Depuis quelque temps, les cinémas chinois et russe nous offrent des bijoux de cinéma post-industriel. Ils mettent l’accent sur le délitement des moyens de production, symptôme du passage violent d’un communisme où l’on partageait la misère à un capitalisme sauvage qui ne dit pas son nom et laisse la classe ouvrière sur le carreau.
Ici Bykov joue sur plusieurs tableaux. Déjà, il s’offre un décor de cauchemar souligné par une musique tout à fait assortie qui nous pénètre avant même que l’action se déroule. Et il va ensuite jeter le trouble dans les repères stéréotypés que le spectateur pourrait avoir. La milice patronale est-elle en accord avec la police ? Pas évident. Il y a toujours quelqu’un pour passer outre la voie hiérarchique et faire jouer ses relations. Glauque. La tension monte. Et avec elle, les désaccords éclatent.
Entre les mutins d’abord. Mais aussi dans les rangs de la garde rapprochée du boss. Les ennemis finissent parfois par avoir les mêmes réactions. Le suspense est permanent. La pluie aussi. Bykov parvient à conjuguer le film sociétal, le thriller et le film d’action. On voit les intérieurs miséreux chez chacun des kidnappeurs de fortune. On assiste par moment à de véritables séquences philosophiques. S’agit-il de revendiquer ses droits, de vengeance face au manque de considération ou l’amorce d’une révolution ? Le patron joue de sa ruse usuelle pour semer la discorde. Son sbire le plus fidèle vacille. En quoi être loyal à une telle crapule lui est-il profitable ?
Factory est un film qui brouille les pistes. Il est rythmé, haletant, avec des suspensions pleines de densité pour mieux nous replonger dans une action dont on sent que la fin ne peut être que tragique.
Il arrive à créer de l’inattendu sur une trame de départ souvent utilisée. Mais voilà, le talent est là, et ça fait toute la différence.
Françoise Poul
Bonus:
L'idiot !
- Nachalnik : le tout premier court-métrage du réalisateur Yuri Bykov
- Entretien avec Yuri Bykov, qui revient sur la conception du film (20 minutes)
- L'idiot ! - Primé au Festival de Locarno en 2014 , L'idiot narre l'histoire d'un plombier russe qui, au cours d'une inspection de routine dans un immeuble, découvre que celui-ci est sur le point de s’effondrer et d’ensevelir les 800 locataires qui y vivent. Une course contre la montre va alors s’engager….

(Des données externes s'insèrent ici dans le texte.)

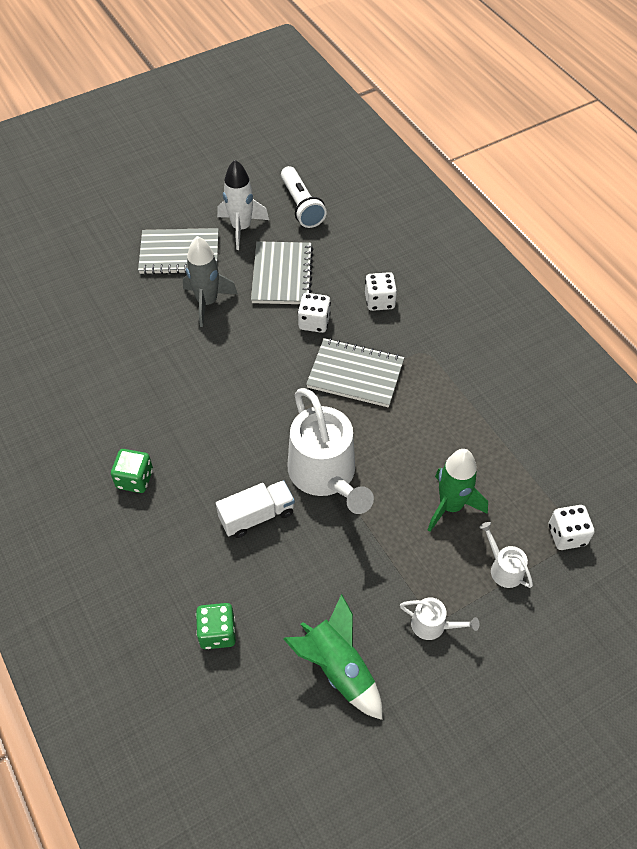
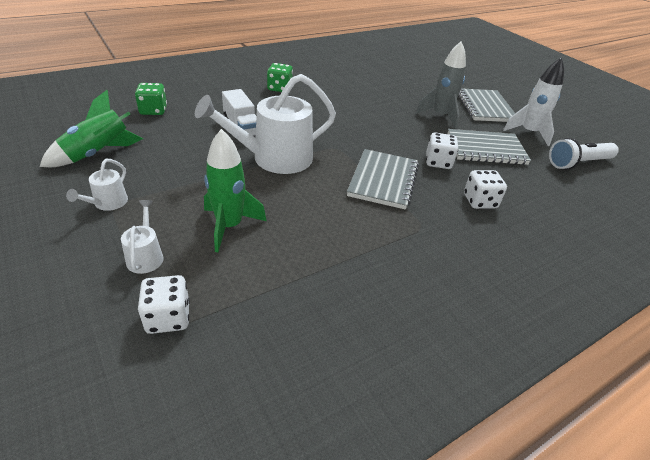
camera: 85 degrees right, 15 degrees down
(503, 568) = (145, 256): white watering can -> white watering can turned 60 degrees counterclockwise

Titre original : Завод, Zavod
Titre français : Factory
Réalisation : Youri Bykov
Scénario : Youri Bykov
Direction artistique : Sergei Rakutov
Photographie : Vladimir Ushakov
Montage : Anna Krutiy
Musique : Anna Drubich
Pays d'origine : Russie
Format : Couleurs - 35 mm
Genre : drame, thriller
Durée : 109 minutes
Dates de sortie : 4 avril 2019 (Festival international du film policier de Beaune 2019) ; 24 juillet 2019 (sortie nationale)
Distribution
Denis Shvedov : « Le Gris »
Andreï Smoliakov : Kalouguine, l'oligarque
Alexandre Boukharov : Terekhov (« Vodka »)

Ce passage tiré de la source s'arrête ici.